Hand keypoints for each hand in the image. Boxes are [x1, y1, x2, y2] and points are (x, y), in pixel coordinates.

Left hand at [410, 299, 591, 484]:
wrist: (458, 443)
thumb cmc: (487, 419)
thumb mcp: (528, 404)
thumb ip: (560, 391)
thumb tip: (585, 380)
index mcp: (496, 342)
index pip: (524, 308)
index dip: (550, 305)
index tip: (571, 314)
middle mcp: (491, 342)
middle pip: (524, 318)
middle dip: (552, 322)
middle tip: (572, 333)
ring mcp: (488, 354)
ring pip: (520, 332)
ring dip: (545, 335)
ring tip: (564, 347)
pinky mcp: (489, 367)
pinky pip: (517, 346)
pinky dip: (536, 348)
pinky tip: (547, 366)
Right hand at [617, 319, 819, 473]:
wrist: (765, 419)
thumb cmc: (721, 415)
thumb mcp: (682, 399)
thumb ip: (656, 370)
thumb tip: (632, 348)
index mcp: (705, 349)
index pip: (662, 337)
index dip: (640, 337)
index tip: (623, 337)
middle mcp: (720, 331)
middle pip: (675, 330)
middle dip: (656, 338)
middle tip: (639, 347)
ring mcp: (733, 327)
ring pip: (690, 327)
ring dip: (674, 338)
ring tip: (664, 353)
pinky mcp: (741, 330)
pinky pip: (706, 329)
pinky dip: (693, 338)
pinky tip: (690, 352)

--*--

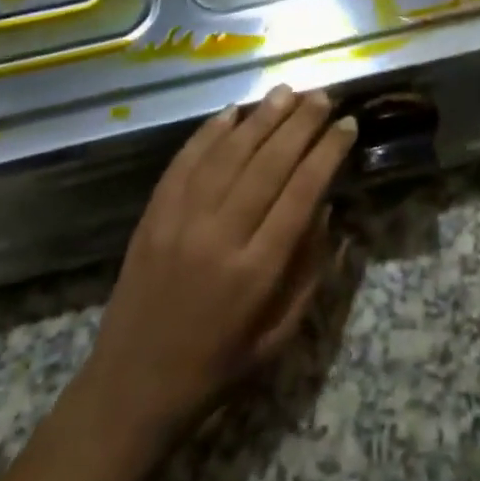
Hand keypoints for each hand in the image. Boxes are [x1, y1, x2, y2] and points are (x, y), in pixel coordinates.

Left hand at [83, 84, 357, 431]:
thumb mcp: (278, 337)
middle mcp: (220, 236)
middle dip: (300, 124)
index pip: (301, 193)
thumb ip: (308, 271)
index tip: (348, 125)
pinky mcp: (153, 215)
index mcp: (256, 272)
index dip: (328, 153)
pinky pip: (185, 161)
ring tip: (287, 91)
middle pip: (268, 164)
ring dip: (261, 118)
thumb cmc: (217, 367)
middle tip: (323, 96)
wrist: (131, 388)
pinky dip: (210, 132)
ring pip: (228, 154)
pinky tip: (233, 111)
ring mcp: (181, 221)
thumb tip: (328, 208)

--*--

### Work item
Produce only the lines from the line containing "thumb tip: (585, 380)" through the line containing "pinky dip: (536, 348)", inclusive of both, exactly as they stand in the entries above.

### Exercise solution
thumb tip: (585, 380)
index mcp: (496, 342)
index pip: (524, 308)
index dip: (550, 305)
index tip: (571, 314)
middle mcp: (491, 342)
middle pip: (524, 318)
middle dip: (552, 322)
middle tip: (572, 333)
ring mcp: (488, 354)
ring pip: (520, 332)
ring dip: (545, 335)
ring tip: (564, 347)
pinky mcp: (489, 367)
pinky pip: (517, 346)
pinky dip: (536, 348)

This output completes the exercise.